I have the freedom to pick an OS for a server, so I want to dedicate my time and effort in learning one platform. My main objective is to start with something that would be as efficient as possible when load gets heavy.

By efficiency I mean anything from tcp/ip stack speed to thread handling and whatever could impact a busy web server. Any recommendation is appreciated.

  • The BSD variants do have a reputation for higher security. – PP. Oct 8 '10 at 12:25

Unless you have some very specific use-case or code then I'd strongly urge you to simply pick the OS you're most comfortable installing, configuring and maintaining as most times these days they're much the same from a security, performance and functionality standpoint.

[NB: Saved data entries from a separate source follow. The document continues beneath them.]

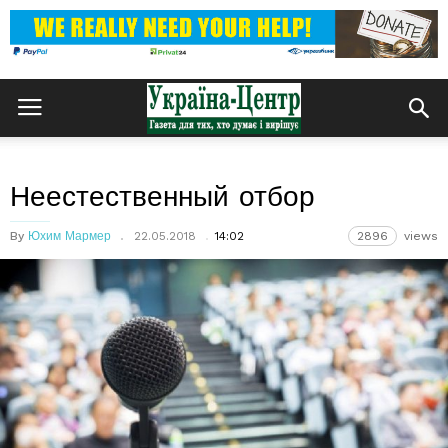
Неестественный отбор
By
Юхим Мармер
22.05.2018
14:02
2896
views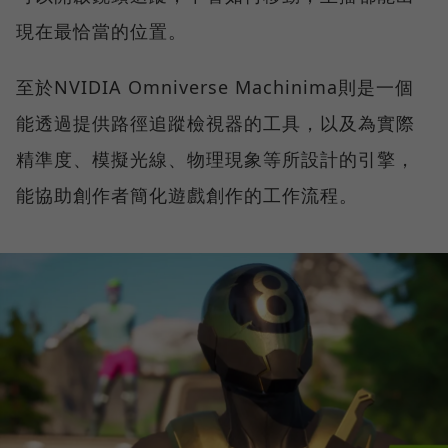
現在最恰當的位置。
至於NVIDIA Omniverse Machinima則是一個
能透過提供路徑追蹤檢視器的工具，以及為實際
精準度、模擬光線、物理現象等所設計的引擎，
能協助創作者簡化遊戲創作的工作流程。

So basically go with the latest version of the one you're already happy with.

Good luck.

  • so basically in terms of performance they are so close that it's not worth being picky about which linux/bsd I go with? – anonymous Oct 8 '10 at 9:51
  • again it depends on what you're doing (got loads of .NET code? go with W2K8; got loads of Java? might be more tempted to go the Linux route) - for basic web hosting most linux distros are pretty close in performance. But if it's purely performance you care about then I'd stick to a 'big-name' such as RHEL/SUSE as their support is great and you may need it - I'd also be spending more time on my end-to-end network-to-server design than the specific distro right now. Oh make sure you go 64-bit unless you have a strong reason not to ok. – Chopper3 Oct 8 '10 at 10:20

totally based in my experience. I could give a generic answer as "important is to get an OS which you are most comfortable installing", but when we are speaking about, for example, VPS, or any other kind of "server as service", that install is just matter of a click. I would use another factors to decide it. I like to use debian and ubuntu. Here are my strong points about both:

  • Easy to upgrade, update and compile new packages. If something don't compile in debian, it don't compile at all :-)

  • Easy to be up and running with a new deamon

  • apt-get && aptitude are great to install and to solve dependencies

  • Good as servers, good as desktops

Said that, i manage 4 servers, running debian, apache, mysql, passenger and i' really happy that i dont have to touch CentOS anymore.